▸ **WHAT TO DO**
1/ Reproduce the passage from the recommendation systems tutorial starting with "What Are Recommendation" and going on through "you've already watched.".
2/ In the recommendation systems tutorial, what does Facebook's "People You May Know" feature use as the basis for suggesting possible friends?

▸ **TEXT SEGMENT**
----
Introduction to Recommendation Systems

Hey - Nick here! This page is a free excerpt from my new eBook Pragmatic Machine Learning, which teaches you real-world machine learning techniques by guiding you through 9 projects.

Since you're reading my blog, I want to offer you a discount. Click here to buy the book for 70% off now.

In this tutorial, you will receive a brief, code-free introduction to recommendation systems. We will follow this up by coding our first recommendation systems in the next tutorial.

Table of Contents

You can skip to a specific section of this recommendation systems tutorial using the table of contents below:

What Are Recommendation Systems?

Recommendation systems are used to find similar entries in a data set.

Perhaps the most common real-world example of a recommendation exists inside of Netflix. More specifically, its video streaming service will recommend suggested movies and TV shows based on content that you've already watched.

Another recommendation system is Facebook's "People You May Know" feature, which suggests possible friends for you based on your existing friends list.

Fully developed and deployed recommendation systems are extremely sophisticated. They are also very resource-intensive. Because of this, we'll only be discussing the basics of recommendation systems in this course.

Recommendation Systems and Linear Algebra

Fully-fledged recommendation systems require a deep background in linear algebra to build from scratch.
----
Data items

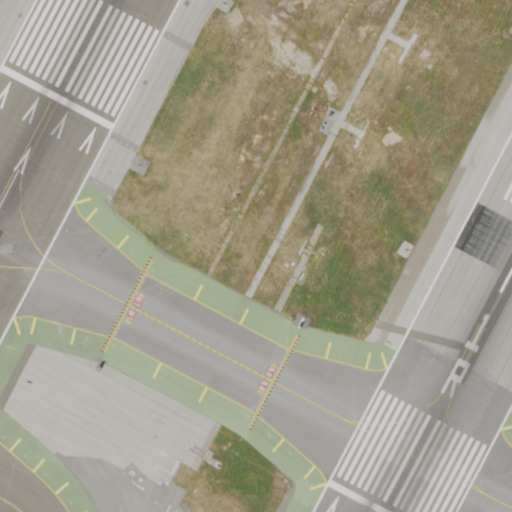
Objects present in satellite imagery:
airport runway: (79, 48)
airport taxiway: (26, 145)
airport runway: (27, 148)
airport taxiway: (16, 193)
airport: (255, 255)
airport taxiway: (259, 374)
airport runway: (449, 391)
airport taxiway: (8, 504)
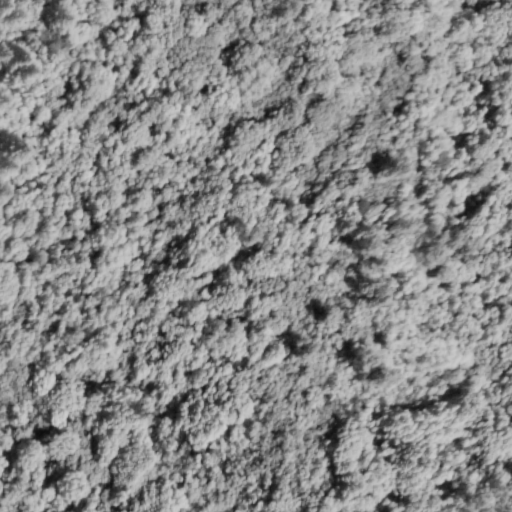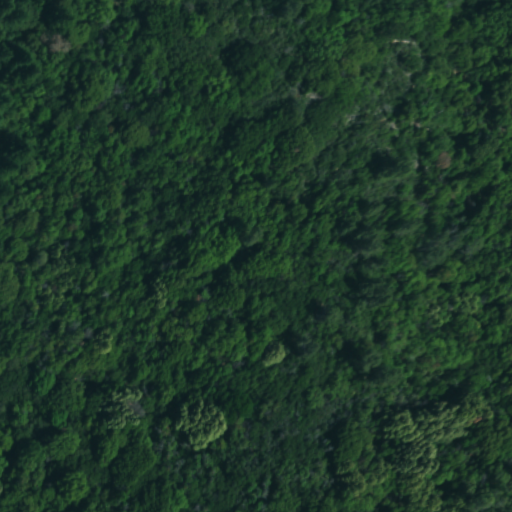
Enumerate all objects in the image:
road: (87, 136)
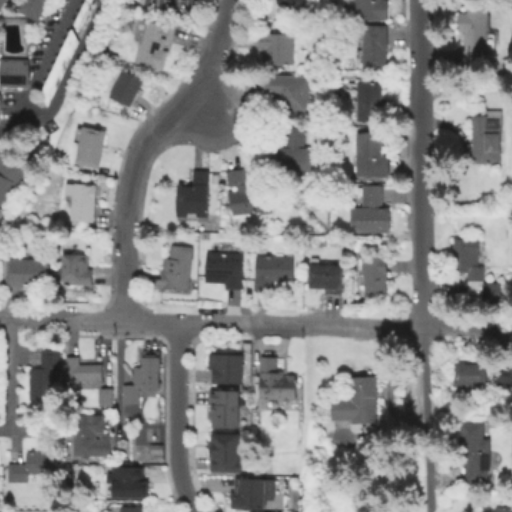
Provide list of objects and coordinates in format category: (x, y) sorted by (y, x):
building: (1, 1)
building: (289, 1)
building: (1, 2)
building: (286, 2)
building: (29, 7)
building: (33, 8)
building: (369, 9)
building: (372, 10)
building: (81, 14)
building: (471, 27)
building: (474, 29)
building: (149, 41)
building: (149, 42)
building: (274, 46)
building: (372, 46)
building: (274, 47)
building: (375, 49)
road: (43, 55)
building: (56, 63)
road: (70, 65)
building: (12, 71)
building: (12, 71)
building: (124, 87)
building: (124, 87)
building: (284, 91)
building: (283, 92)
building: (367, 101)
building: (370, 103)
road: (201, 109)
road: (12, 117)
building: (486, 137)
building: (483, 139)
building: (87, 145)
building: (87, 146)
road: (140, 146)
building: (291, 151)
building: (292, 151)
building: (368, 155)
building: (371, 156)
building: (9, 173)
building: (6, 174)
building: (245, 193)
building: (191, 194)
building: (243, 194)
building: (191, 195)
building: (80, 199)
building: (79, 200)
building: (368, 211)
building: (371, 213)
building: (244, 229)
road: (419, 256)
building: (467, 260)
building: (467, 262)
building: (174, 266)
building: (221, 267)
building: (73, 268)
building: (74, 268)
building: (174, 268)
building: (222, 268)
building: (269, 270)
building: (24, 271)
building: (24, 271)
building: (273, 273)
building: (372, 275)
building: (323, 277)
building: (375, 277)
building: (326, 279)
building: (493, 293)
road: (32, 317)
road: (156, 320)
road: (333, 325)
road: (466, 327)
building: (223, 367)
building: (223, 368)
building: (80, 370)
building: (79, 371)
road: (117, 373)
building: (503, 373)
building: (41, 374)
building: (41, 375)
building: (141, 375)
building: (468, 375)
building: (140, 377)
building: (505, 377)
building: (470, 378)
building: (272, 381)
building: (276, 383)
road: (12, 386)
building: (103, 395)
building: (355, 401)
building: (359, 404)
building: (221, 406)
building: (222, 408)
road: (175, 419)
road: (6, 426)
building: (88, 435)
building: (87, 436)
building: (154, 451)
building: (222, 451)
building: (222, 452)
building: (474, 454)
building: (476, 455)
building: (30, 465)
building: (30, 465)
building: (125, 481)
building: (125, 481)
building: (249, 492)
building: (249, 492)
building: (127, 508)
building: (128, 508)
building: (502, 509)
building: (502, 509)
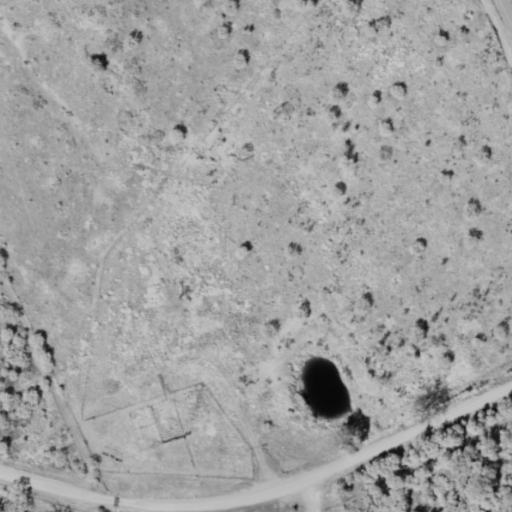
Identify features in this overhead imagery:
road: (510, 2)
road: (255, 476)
----
▸ **FULL SOLUTIONS**
1/
What Are Recommendation Systems?

Recommendation systems are used to find similar entries in a data set.

Perhaps the most common real-world example of a recommendation exists inside of Netflix. More specifically, its video streaming service will recommend suggested movies and TV shows based on content that you've already watched.

2/ It bases its suggestions on your existing friends list.